Table of Contents

Sizing guide

This guide will help you estimate the service volumes to enter when you create a new subscription via the Billing page of the DataMiner Admin app.

Categories

The categories of this sizing guide are divided in the following main sections:

  • Services: Individual services including Managed Objects, Connectors, Automation, and Storage.
  • Solutions: DataMiner Solutions that combine different services, such as MediaOps, Ticketing, and InfraOps.
  • Use cases: Sample use cases with a combination of services, for example, Starlink, ground station, etc.

Platform economics: more usage, lower unit cost

DataMiner supports point solutions like MediaOps, Ticketing, and Starlink as standalone deployments. However, its real strength is as a platform, where shared data context amplifies technical value. The economics also improve as more use cases run on the same system. Usage compounds.

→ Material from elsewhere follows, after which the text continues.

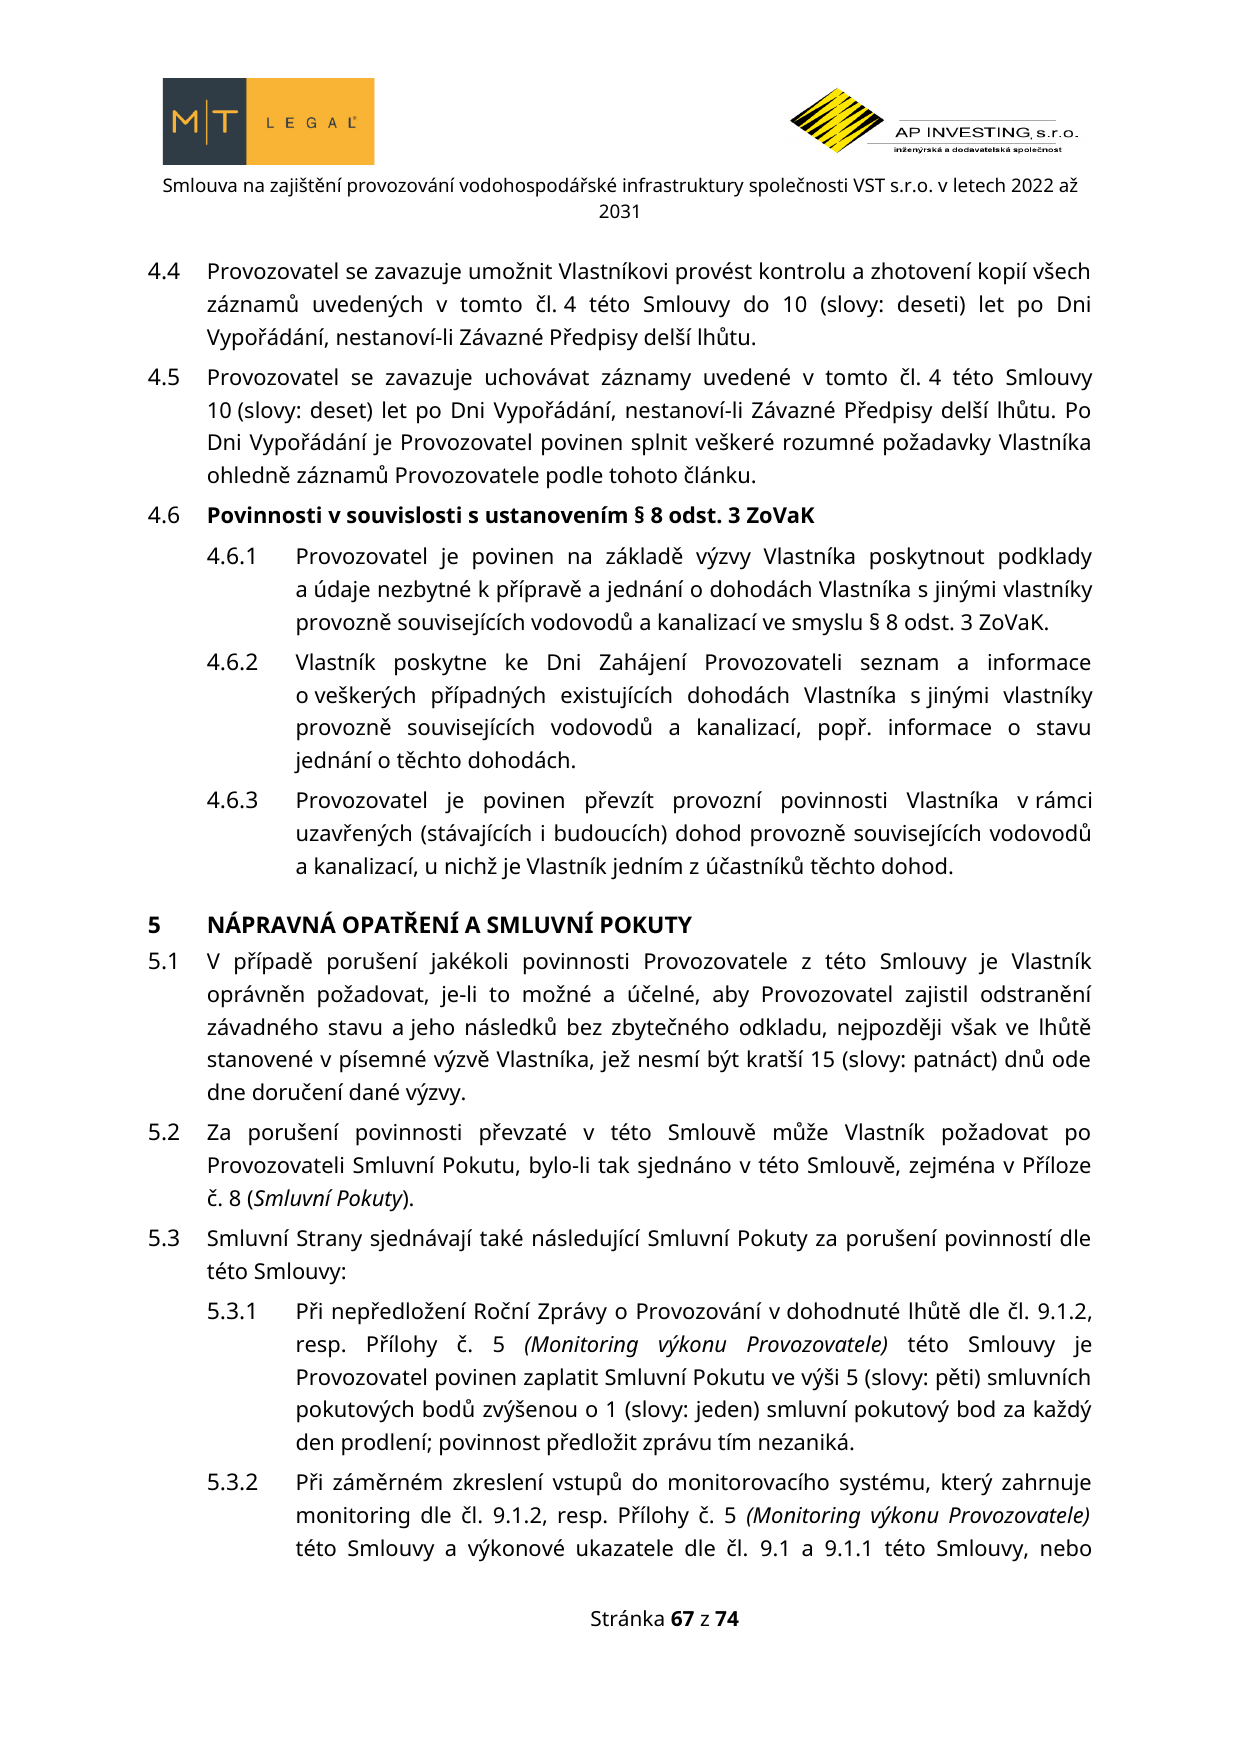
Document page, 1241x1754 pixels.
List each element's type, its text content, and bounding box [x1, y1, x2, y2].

DataMiner pricing is usage-based and service-centric, not tied to individual solutions. Each individual solution adds up to the same service usage pool. When multiple solutions share the same underlying services, total usage increases and unit cost per service decreases. Volume-based pricing applies across the entire platform, not per solution.

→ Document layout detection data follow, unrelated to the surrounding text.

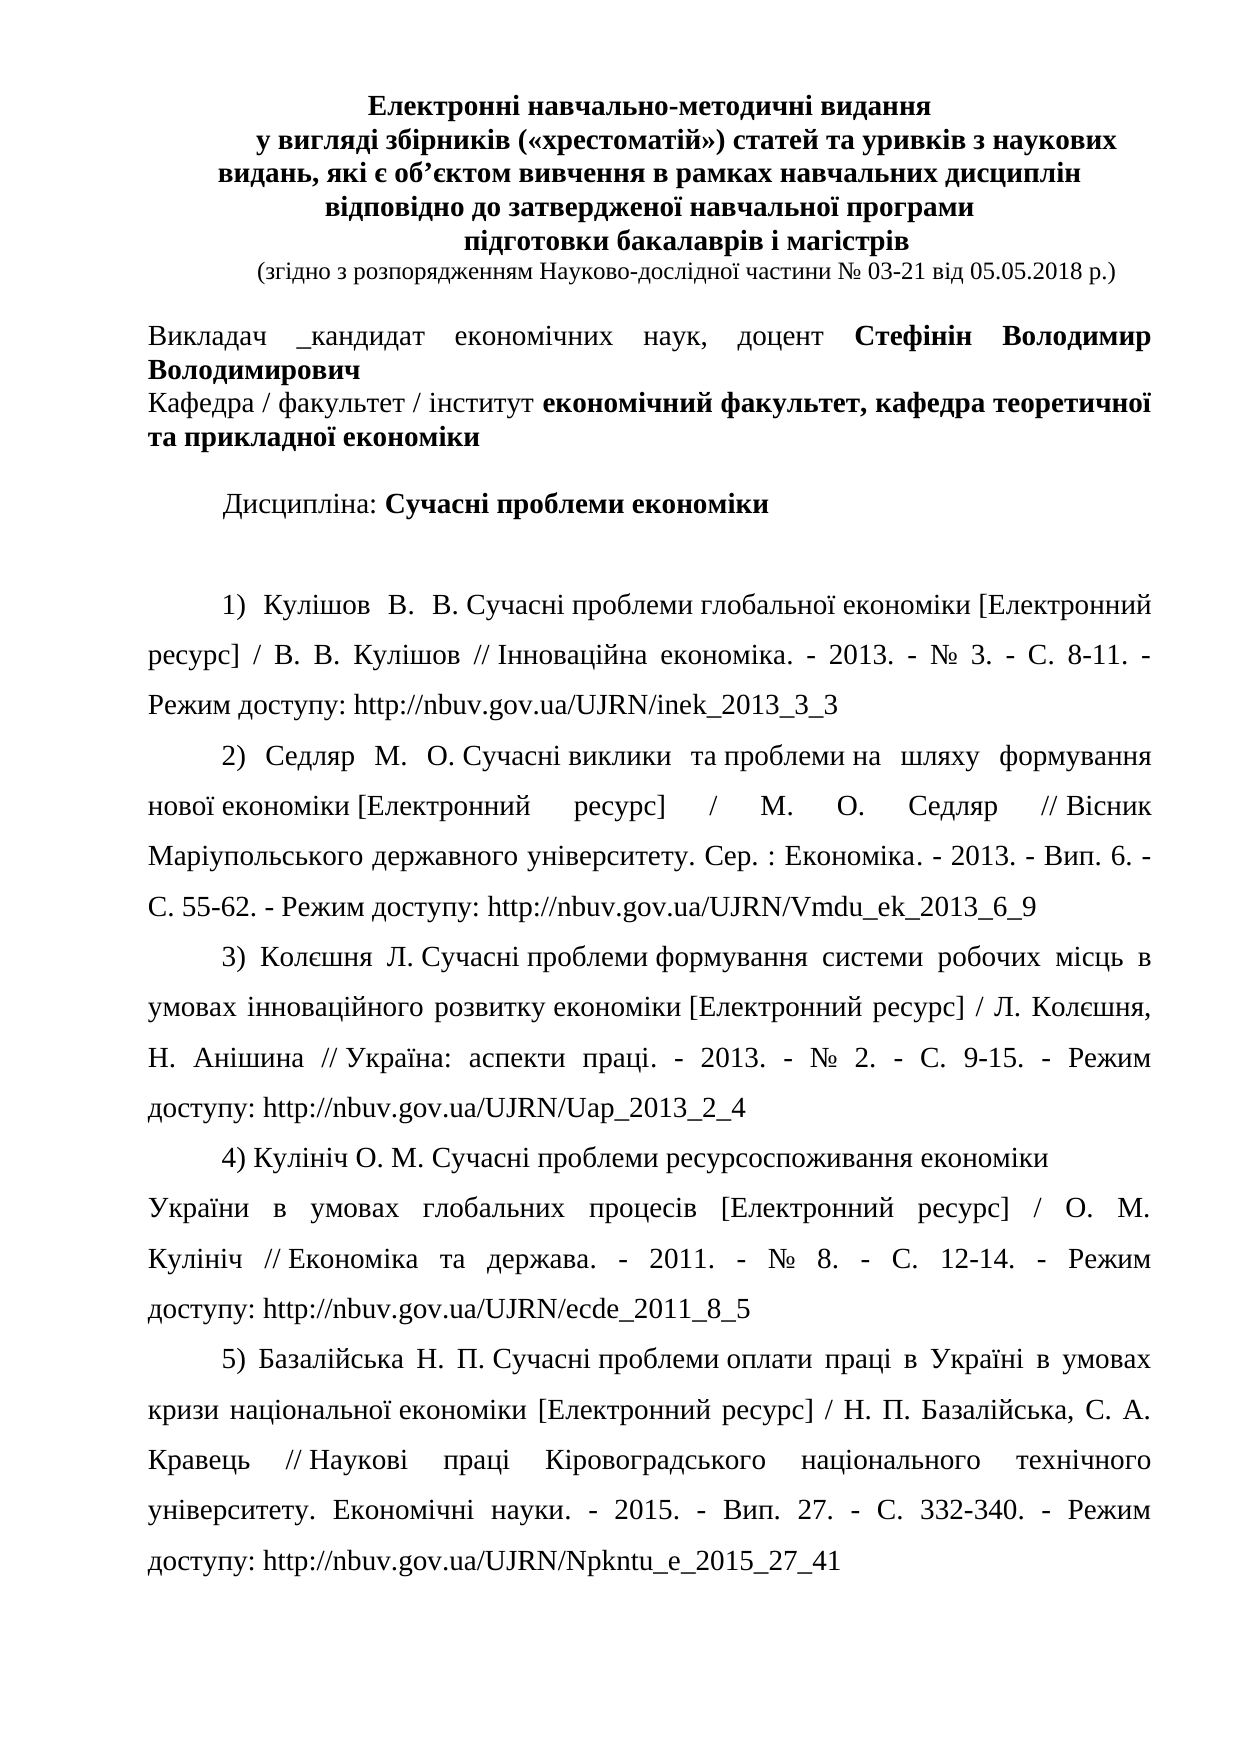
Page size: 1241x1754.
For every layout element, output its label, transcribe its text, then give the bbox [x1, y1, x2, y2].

text (згідно з розпорядженням Науково-дослідної частини № 03-21 від 05.05.2018 р.) [148, 256, 1152, 285]
text України в умовах глобальних процесів [Електронний ресурс] / О. М. Кулініч // Економіка та держава. - 2011. - № 8. - С. 12-14. - Режим доступу: http://nbuv.gov.ua/UJRN/ecde_2011_8_5 [148, 1191, 1152, 1325]
text 4) Кулініч О. М. Сучасні проблеми ресурсоспоживання економіки [148, 1140, 1152, 1174]
text 1) Кулішов В. В. Сучасні проблеми глобальної економіки [Електронний ресурс] / В. В. Кулішов // Інноваційна економіка. - 2013. - № 3. - С. 8-11. - Режим доступу: http://nbuv.gov.ua/UJRN/inek_2013_3_3 [148, 587, 1152, 721]
text Кафедра / факультет / інститут економічний факультет, кафедра теоретичної та прикладної економіки [148, 386, 1152, 453]
text у вигляді збірників («хрестоматій») статей та уривків з наукових видань, які є об’єктом вивчення в рамках навчальних дисциплін відповідно до затвердженої навчальної програми [148, 122, 1152, 223]
text Електронні навчально-методичні видання [148, 88, 1152, 122]
text підготовки бакалаврів і магістрів [148, 223, 1152, 256]
text 2) Седляр М. О. Сучасні виклики та проблеми на шляху формування нової економіки [Електронний ресурс] / М. О. Седляр // Вісник Маріупольського державного університету. Сер. : Економіка. - 2013. - Вип. 6. - С. 55-62. - Режим доступу: http://nbuv.gov.ua/UJRN/Vmdu_ek_2013_6_9 [148, 738, 1152, 922]
text Дисципліна: Сучасні проблеми економіки [148, 486, 1152, 520]
text 3) Колєшня Л. Сучасні проблеми формування системи робочих місць в умовах інноваційного розвитку економіки [Електронний ресурс] / Л. Колєшня, Н. Анішина // Україна: аспекти праці. - 2013. - № 2. - С. 9-15. - Режим доступу: http://nbuv.gov.ua/UJRN/Uap_2013_2_4 [148, 939, 1152, 1123]
text Викладач _кандидат економічних наук, доцент Стефінін Володимир Володимирович [148, 318, 1152, 386]
text 5) Базалійська Н. П. Сучасні проблеми оплати праці в Україні в умовах кризи національної економіки [Електронний ресурс] / Н. П. Базалійська, С. А. Кравець // Наукові праці Кіровоградського національного технічного університету. Економічні науки. - 2015. - Вип. 27. - С. 332-340. - Режим доступу: http://nbuv.gov.ua/UJRN/Npkntu_e_2015_27_41 [148, 1342, 1152, 1576]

For example, imagine that a user who is already running automation-heavy workflows adds MediaOps. MediaOps does not start at an isolated greenfield cost. It immediately consumes Automation Actions at the lower blended rate already established by existing usage. The second solution does not just add usage, it improves the economics of what was already running.

The same logic applies to headroom. Users often provision usage conservatively up front or size slightly above immediate need. That unused capacity is not locked to any solution. Any new use case that fits within existing headroom adds zero incremental cost. Expansion is free until total usage actually exceeds what is provisioned.

A user running Starlink, MediaOps, and Ticketing on one DataMiner platform pays less per solution than three users running each in isolation, and less than the sum of three standalone estimates.